Turkish F\-4 Terminator 2020
Photo: Ron Eisele
The American F-4E's Westinghouse AN/APQ-120 radar was lauded as a solidly dependable suite in its day. As compact and powerful as it may have been, it pales in comparison to the Elta EL/M-2032 pulse Doppler radar system now shoved inside Terminator 2020 airframes. Originally built to serve a canceled attempt by the Israelis to build a domestic equivalent to the F-16, IAI's also upgraded F-16s, F-5s, Mirage IIIs, Sea Harriers, and a few others with the same system.

This absolute unit of radar is flanked by a modern suite of multifunctional displays (MFDs) that wouldn't look out of place on a fighter a quarter the age of this airframe. As for the pilot and radar operator helmets, they've been upgraded to support the modern Kaiser El-OP 976 wide-angle heads-up display (HUD) that'd be the envy of Vietnam-era Wild Weasel pilots. If any baddies do sneak up on this jet's six-o-clock, an Elta active electronic countermeasure (ECM) pod should help radar-guided missiles stay clear of this beast of a jet.

It's all in support of an ordnance package that's respectable even by gen-IV or V jet fighter standards. We're talking AIM-9 Sidewinder heat-seeking air-to-air missiles (AAMs), AIM-7 Sparrow radar AAMs, Popeye, AGM Maverick, and AGM HARM air-to-surface missiles (AGMs), Paveway II laser-guided bombs, various kinds of cluster bombs, and rockets. It's all made to work in harmony thanks to a Westinghouse AN/ASQ-153 Pave Spike laser-targeting pod that's mounted any time this jet uses Sparrow AAMs or Paveway II bombs.

That's a lot of technical jargon, admittedly. But hopefully, the point is now clear. The F-4 Terminator 2020 is not to be trifled with. That includes Russian Sukhois, MiGs, and their Chinese copies that Turkey's affiliation with NATO puts the Terminator 2020 at odds with. In a dogfight against the Russian Su-27 or the Chinese J-11, Terminator pilots are going to have their hands full. But if all goes to plan, a well-coordinated, over-the-horizon attack (OHA) prevents the Ruskis from spotting Phantoms in the first place.

Turkish F\-4 Terminator 2020
Photo: Key.aero
As of 2023, around 30 Terminator 2020s out of 54 upgraded airframes continue to fly with the Turkish Air Force and aren't intended to leave service until the early-to-mid 2030s.
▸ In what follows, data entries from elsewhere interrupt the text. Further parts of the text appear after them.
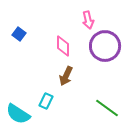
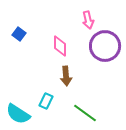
pink diamond: moved 3 px left
brown arrow: rotated 30 degrees counterclockwise
green line: moved 22 px left, 5 px down
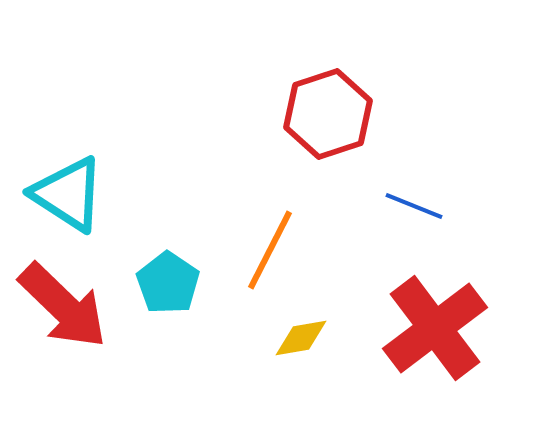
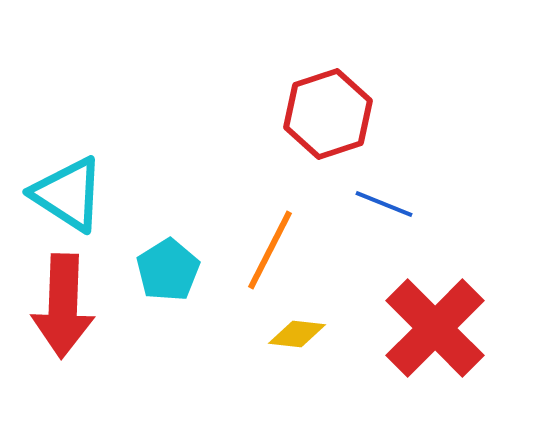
blue line: moved 30 px left, 2 px up
cyan pentagon: moved 13 px up; rotated 6 degrees clockwise
red arrow: rotated 48 degrees clockwise
red cross: rotated 8 degrees counterclockwise
yellow diamond: moved 4 px left, 4 px up; rotated 16 degrees clockwise
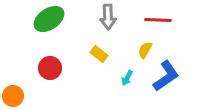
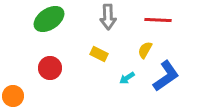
yellow rectangle: rotated 12 degrees counterclockwise
cyan arrow: rotated 28 degrees clockwise
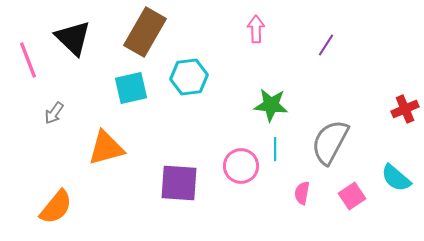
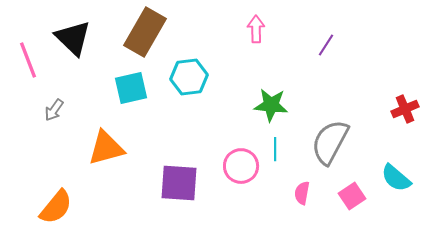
gray arrow: moved 3 px up
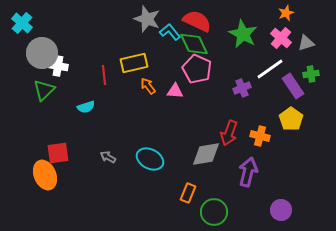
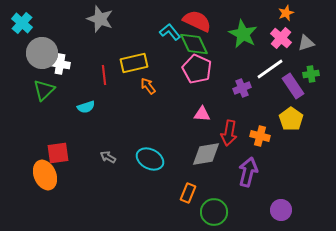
gray star: moved 47 px left
white cross: moved 2 px right, 2 px up
pink triangle: moved 27 px right, 23 px down
red arrow: rotated 10 degrees counterclockwise
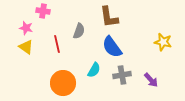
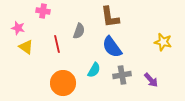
brown L-shape: moved 1 px right
pink star: moved 8 px left
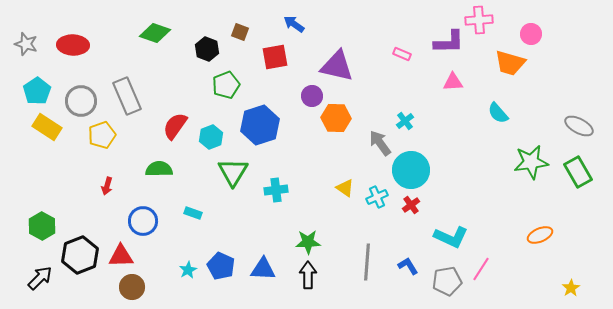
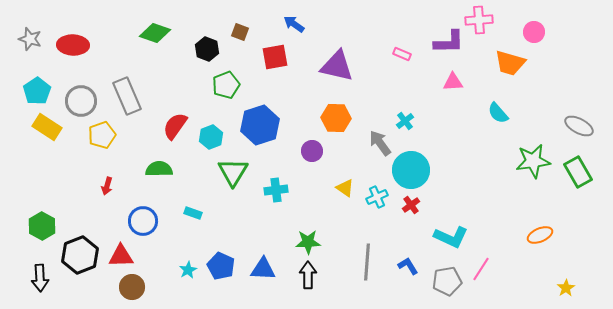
pink circle at (531, 34): moved 3 px right, 2 px up
gray star at (26, 44): moved 4 px right, 5 px up
purple circle at (312, 96): moved 55 px down
green star at (531, 162): moved 2 px right, 1 px up
black arrow at (40, 278): rotated 132 degrees clockwise
yellow star at (571, 288): moved 5 px left
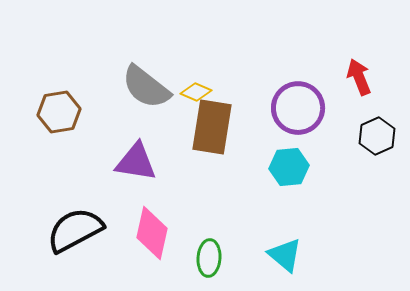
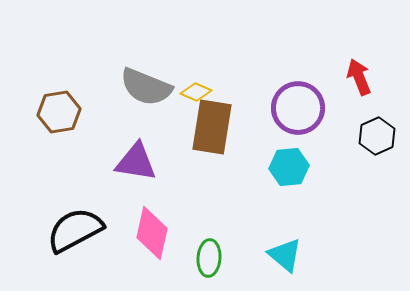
gray semicircle: rotated 16 degrees counterclockwise
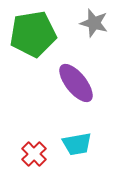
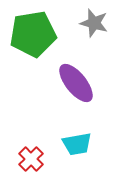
red cross: moved 3 px left, 5 px down
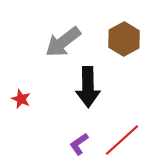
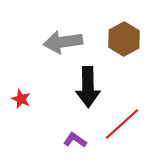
gray arrow: rotated 30 degrees clockwise
red line: moved 16 px up
purple L-shape: moved 4 px left, 4 px up; rotated 70 degrees clockwise
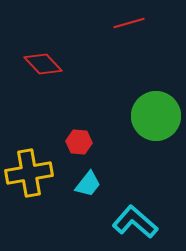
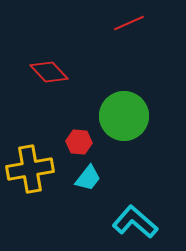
red line: rotated 8 degrees counterclockwise
red diamond: moved 6 px right, 8 px down
green circle: moved 32 px left
yellow cross: moved 1 px right, 4 px up
cyan trapezoid: moved 6 px up
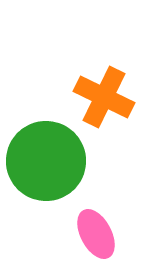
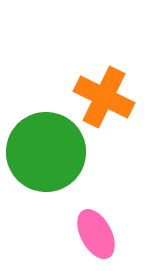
green circle: moved 9 px up
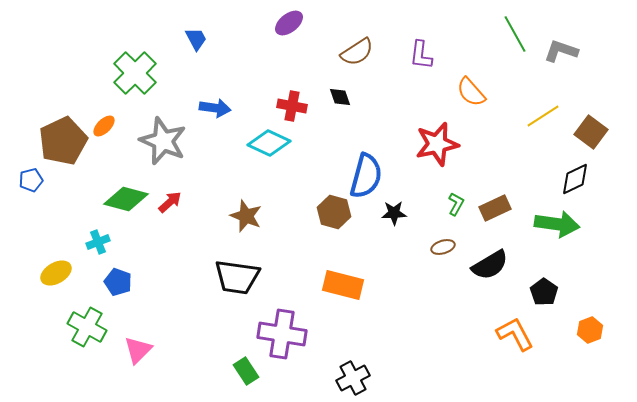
This would mean this upgraded jet's service life will be at least 30 years from its first deployment in the year 2000.

At the bare minimum, this means that the McDonnell Douglas F-4's lineage will have served for a scarcely believable 72 years and likely a little bit more than that. Apart from the C-47/DC-3 of World War II legend and the MiG-21, no other airframe on the planet has even come close. And no, North Korean MiG-15s and Il-28s don't count.